Cloud based secure dealing rooms
The most common type of secure dealing room in use today is the cloud hosted secure deal room. These enable companies to securely share confidential business documents with third parties without having to invest in infrastructure of spend time setting up access control systems. At first glance, cloud hosted secure deal rooms seem to be an ideal solution for secure document exchange with external groups. However they do have some major security issues.
Secure deal room security issues
- All cloud hosted secure deal rooms rely on passwords for authentication. Passwords can be easily shared with other users so that means your confidential documents can be too.
- Document content is decrypted on the server and then pass it to the client device using SSL. That might sound secure but browsers save content to temporary files (caching) to speed up rendering. So your unprotected documents could be recovered by users from the browsers temporary file location.
- You have to upload your unprotected documents to the cloud server where they are outside of your control. In theory they are then encrypted and the unprotected version is deleted – but what if something goes wrong and your unprotected documents remain stored on a cloud server for possible future access?
- Because documents are accessed using a browser, there is no security software on the local computer / remote device to enforce document controls. If you allow printing you therefore cannot prevent printing to file formats such as PDF or stop screen grabbing applications from taking high quality screenshots of content.
See also Is dataroom security adequate for secure document sharing.
So, secure deal rooms for M&A secure document sharing?
Secure dealing rooms were developed using the techniques of a central control system administered by IT departments. They achieved considerable success, although they did not prevent their users from being able to obtain copies of documents and pass them on without detection.
Cloud hosted secure deal rooms expanded on the need to share documents securely outside of the contraints of an internal IT system but also have major shortcomings. These password based systems have still not addressed being able to stop users sharing sensitive documents with others – they just provide better monitoring so you can see ‘who’ (what login details) has accessed what documents.
DRM solutions for documents that don’t rely on passwords or plugins provide a much more secure solution to M&A document sharing and distribution.

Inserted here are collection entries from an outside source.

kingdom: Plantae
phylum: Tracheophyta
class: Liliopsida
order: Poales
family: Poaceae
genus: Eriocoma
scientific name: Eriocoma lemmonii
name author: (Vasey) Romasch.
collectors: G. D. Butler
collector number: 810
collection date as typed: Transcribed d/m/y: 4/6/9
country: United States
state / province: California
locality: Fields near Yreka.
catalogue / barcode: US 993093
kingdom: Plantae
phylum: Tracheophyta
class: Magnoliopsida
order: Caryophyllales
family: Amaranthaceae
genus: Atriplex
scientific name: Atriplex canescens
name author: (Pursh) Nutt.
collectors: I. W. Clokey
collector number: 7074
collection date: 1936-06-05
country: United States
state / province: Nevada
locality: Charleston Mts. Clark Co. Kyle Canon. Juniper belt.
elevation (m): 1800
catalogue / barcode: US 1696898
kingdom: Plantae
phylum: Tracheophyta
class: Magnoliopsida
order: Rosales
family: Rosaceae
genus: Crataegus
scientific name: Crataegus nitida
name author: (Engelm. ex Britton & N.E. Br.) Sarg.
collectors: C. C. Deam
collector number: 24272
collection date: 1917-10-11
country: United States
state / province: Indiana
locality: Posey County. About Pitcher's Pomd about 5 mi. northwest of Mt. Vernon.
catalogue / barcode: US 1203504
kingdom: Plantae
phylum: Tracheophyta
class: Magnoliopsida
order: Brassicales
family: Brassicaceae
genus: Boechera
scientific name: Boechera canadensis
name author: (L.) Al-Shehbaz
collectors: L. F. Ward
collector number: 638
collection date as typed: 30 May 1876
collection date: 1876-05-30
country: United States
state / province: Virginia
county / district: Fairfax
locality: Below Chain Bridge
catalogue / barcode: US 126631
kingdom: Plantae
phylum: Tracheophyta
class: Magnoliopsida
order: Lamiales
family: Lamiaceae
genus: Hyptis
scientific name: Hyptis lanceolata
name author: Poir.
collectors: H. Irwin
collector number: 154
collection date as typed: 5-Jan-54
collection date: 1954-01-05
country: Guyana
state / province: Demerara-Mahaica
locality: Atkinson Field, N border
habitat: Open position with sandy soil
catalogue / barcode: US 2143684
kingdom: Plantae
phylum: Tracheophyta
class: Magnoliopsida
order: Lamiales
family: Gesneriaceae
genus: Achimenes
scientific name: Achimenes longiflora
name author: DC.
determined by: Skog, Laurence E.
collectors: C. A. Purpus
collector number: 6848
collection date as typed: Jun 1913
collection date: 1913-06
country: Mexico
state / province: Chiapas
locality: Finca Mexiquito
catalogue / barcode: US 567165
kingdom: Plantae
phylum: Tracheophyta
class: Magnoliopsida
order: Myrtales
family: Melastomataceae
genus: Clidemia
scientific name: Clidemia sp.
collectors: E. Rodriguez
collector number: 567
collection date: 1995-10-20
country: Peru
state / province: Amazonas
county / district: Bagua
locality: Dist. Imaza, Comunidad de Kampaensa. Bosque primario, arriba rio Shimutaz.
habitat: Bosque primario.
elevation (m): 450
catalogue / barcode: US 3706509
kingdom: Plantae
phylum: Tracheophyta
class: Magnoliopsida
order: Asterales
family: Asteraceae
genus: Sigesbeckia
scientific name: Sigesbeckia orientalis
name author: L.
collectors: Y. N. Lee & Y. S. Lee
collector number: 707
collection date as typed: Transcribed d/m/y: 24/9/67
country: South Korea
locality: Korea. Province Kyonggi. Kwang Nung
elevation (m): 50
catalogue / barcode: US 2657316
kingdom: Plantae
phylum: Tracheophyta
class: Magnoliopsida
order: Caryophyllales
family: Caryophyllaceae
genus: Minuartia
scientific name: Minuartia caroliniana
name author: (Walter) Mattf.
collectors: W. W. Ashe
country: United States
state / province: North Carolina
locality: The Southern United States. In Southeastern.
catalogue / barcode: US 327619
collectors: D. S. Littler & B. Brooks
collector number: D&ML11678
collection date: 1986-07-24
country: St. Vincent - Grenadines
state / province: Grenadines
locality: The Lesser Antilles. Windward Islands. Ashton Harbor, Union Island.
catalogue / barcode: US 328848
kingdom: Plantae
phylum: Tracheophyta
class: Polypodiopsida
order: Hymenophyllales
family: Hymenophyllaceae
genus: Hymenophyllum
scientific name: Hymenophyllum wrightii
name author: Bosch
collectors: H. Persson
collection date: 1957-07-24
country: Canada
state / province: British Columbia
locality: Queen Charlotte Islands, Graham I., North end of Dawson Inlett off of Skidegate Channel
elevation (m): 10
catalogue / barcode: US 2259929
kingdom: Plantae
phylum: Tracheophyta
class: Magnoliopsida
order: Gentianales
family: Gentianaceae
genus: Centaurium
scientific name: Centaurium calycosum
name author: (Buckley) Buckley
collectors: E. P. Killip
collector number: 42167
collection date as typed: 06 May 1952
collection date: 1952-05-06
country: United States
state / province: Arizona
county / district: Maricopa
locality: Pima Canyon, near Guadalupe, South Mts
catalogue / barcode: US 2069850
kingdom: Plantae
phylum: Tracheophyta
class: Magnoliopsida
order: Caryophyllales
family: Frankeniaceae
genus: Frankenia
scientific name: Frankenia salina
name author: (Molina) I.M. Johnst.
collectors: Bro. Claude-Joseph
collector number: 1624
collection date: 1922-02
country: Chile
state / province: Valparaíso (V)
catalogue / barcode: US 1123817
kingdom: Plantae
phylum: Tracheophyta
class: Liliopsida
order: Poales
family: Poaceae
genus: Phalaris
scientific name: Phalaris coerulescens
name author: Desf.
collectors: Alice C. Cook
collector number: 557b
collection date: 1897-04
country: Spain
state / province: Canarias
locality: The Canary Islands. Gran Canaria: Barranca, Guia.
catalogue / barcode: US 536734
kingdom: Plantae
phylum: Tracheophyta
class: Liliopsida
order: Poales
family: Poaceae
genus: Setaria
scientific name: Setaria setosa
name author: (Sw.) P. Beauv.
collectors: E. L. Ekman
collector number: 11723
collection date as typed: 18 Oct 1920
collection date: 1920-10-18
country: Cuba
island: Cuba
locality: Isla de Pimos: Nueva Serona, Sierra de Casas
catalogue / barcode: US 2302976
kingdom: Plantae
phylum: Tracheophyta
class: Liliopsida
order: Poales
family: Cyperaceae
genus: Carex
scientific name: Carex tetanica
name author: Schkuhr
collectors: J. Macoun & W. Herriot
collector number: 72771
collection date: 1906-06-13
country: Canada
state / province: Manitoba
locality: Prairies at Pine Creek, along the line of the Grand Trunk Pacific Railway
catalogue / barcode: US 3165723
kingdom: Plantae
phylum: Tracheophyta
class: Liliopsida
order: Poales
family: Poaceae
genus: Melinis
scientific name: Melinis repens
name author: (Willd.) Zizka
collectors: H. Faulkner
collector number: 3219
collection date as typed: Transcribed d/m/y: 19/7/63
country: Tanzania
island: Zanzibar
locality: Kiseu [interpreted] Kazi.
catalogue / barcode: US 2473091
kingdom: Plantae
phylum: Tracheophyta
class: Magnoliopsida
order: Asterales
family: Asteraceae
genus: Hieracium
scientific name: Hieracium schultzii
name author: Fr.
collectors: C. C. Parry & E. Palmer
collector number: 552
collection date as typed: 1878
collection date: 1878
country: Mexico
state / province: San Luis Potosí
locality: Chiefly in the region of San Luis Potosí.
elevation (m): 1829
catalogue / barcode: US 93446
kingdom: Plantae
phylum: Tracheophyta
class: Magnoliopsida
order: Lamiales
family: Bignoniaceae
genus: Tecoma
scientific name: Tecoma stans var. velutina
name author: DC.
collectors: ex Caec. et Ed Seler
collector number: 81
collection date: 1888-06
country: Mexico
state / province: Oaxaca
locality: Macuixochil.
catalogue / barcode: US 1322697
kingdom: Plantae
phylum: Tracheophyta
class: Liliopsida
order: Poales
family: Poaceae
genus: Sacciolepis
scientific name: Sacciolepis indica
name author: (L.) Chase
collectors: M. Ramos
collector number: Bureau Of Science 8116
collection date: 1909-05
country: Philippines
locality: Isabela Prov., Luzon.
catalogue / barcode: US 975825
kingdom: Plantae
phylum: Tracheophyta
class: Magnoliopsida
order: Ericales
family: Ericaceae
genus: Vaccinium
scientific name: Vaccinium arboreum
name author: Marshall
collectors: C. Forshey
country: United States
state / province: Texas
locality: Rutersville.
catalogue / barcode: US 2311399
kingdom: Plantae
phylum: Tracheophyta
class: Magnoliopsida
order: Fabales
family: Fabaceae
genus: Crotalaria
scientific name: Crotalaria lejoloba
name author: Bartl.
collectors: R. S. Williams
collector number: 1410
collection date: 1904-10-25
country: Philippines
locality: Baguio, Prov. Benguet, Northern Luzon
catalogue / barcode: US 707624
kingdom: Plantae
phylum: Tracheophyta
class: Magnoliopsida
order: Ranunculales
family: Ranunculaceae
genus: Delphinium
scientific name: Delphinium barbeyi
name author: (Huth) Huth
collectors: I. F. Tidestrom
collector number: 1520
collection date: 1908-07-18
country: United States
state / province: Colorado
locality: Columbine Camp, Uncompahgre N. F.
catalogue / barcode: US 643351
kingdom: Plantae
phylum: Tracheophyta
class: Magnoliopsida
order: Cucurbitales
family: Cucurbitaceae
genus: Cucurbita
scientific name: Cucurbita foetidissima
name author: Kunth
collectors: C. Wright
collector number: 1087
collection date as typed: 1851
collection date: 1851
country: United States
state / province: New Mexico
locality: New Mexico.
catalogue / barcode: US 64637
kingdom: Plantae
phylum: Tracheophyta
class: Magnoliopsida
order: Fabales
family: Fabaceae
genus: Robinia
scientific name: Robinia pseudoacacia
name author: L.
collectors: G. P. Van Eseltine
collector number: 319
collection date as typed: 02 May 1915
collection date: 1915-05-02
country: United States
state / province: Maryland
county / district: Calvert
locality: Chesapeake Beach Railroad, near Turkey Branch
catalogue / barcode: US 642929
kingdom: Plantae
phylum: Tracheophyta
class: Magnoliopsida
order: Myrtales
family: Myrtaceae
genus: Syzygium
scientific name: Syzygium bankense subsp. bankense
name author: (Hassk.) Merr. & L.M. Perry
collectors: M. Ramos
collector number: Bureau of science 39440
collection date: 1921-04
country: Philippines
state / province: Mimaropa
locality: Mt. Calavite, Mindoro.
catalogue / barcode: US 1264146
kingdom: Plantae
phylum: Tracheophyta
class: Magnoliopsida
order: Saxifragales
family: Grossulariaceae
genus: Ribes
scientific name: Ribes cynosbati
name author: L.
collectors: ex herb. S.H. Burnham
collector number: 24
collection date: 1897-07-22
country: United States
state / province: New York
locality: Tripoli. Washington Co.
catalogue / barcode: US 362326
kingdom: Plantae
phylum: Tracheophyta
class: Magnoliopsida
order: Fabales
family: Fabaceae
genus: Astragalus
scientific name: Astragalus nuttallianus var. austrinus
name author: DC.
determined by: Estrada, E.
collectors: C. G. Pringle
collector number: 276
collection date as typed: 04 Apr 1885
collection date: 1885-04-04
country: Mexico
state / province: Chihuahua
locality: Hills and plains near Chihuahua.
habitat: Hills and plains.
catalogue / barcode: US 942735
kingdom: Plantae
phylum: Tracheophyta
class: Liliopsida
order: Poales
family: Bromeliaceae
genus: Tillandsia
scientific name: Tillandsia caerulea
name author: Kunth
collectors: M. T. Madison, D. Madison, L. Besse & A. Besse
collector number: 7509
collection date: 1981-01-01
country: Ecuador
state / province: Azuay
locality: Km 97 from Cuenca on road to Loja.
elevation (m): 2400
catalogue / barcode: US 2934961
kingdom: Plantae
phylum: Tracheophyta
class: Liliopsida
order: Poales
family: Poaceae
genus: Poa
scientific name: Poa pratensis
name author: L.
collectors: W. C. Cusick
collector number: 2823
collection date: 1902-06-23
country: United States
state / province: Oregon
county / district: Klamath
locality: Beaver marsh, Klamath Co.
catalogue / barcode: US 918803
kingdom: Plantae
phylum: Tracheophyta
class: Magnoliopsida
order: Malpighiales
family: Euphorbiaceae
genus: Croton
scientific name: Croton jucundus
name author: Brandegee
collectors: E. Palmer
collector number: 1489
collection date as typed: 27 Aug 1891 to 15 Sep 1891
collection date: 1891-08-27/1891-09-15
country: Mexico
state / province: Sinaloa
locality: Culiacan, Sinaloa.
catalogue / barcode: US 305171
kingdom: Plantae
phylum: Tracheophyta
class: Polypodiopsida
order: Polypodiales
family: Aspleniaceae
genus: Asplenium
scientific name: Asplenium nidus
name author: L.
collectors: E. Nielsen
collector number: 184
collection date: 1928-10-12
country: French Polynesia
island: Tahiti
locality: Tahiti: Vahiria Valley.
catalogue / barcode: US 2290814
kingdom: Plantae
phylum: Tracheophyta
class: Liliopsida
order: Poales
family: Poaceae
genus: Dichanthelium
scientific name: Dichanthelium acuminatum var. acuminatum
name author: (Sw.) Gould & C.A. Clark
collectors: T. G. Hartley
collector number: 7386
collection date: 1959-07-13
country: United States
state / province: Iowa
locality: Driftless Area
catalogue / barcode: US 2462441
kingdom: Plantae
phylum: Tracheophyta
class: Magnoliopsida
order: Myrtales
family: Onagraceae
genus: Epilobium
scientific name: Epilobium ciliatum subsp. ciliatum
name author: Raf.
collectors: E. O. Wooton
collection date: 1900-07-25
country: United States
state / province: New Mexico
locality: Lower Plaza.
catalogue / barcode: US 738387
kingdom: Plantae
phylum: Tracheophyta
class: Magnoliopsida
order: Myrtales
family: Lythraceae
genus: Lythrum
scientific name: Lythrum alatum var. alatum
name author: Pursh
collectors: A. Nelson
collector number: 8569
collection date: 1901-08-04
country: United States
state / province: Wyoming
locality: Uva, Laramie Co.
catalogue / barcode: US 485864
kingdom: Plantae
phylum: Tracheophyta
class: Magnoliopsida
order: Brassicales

They provide better control over the use of documents, lock use to devices and locations so they cannot be shared, and provide better operational flexibility for those who have to set up and administer the secure distribution of sensitive information.
So if you want to protect due diligence, compliance, litigation, corporate transactions, and other M&A documents from unauthorized access, distribution and use, then an installed Viewer that can lock documents to devices is the only effective way of sharing M&A documents securely.